The conservative effort has also led legislators in Democrat-controlled states to draft countermeasures aimed at protecting in-state physicians who provide abortions and those who help people cross state lines. These measures also provide legal protections to the pregnant person, though Coleman’s proposal doesn’t allow the patient to be sued.
In California, lawmakers have proposed a suite of bills, including one, which passed out of its first committee on Tuesday, that would protect Californians from the kinds of civil lawsuits contemplated by Missouri.
“We don’t believe that any other states should have the right or ability to reach into our state and enforce a judgment or control the actions of our citizens or physicians,” said Assemblymember Rebecca Bauer-Kahan, the bill’s sponsor.

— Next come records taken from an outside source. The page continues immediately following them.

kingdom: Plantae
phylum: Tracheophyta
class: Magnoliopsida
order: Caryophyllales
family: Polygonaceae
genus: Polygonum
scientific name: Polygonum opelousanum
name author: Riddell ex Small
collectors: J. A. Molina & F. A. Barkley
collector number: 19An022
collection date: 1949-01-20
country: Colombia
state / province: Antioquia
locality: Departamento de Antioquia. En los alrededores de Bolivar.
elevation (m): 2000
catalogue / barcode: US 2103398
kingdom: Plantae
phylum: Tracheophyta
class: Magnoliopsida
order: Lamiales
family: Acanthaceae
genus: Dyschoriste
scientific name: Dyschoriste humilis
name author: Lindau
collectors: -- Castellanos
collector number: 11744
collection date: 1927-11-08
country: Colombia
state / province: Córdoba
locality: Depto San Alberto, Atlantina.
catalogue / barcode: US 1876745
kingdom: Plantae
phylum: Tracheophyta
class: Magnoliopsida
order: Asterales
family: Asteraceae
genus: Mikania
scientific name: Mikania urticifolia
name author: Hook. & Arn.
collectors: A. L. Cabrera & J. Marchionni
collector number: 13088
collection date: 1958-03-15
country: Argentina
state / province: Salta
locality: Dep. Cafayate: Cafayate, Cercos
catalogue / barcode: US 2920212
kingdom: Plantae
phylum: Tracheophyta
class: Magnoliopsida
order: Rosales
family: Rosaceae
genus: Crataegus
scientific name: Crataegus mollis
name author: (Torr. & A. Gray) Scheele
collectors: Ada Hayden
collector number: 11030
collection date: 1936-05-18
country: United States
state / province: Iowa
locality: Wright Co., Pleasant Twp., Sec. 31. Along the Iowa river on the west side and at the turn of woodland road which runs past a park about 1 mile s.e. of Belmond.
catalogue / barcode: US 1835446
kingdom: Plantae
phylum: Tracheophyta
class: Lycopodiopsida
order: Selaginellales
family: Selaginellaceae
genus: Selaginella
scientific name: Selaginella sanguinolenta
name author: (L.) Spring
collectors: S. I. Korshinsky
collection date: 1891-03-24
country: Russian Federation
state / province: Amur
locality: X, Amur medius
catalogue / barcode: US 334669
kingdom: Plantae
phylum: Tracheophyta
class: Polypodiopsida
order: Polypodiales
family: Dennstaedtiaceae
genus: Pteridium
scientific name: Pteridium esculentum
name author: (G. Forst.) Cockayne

A bill in Washington state awaiting Democratic Gov. Jay Inslee’s signature aims to legally shield anyone — including out-of-state residents — who has an abortion or helps someone obtain one. And lawmakers in Oregon just approved $15 million in their budget to cover abortion fees, travel and lodging expenses for state residents and travelers alike, and expand the number of abortion providers in the state.
These moves come as many expect a wave of patients from Idaho, which this week became the first state to follow Texas’ lead in passing a ban on abortion after 6 weeks of pregnancy.
Progressive advocates also want the Biden administration to put out guidance explicitly stating that the right to interstate travel is protected by the Constitution, and they want federal health agencies to strengthen HIPAA protections so people’s medical records can’t be seized and used as evidence in a lawsuit.
Abortion-rights supporters stress, however, that even these kinds of state and federal protections would only be a partial solution should more states follow Missouri’s lead.
“Not everyone can fly to California or travel across state lines,” Beck said. “It doesn’t help a whole slew of people in Missouri who need this care: people of color, people who are undocumented, people who are young, people who live in rural areas, people with disabilities.”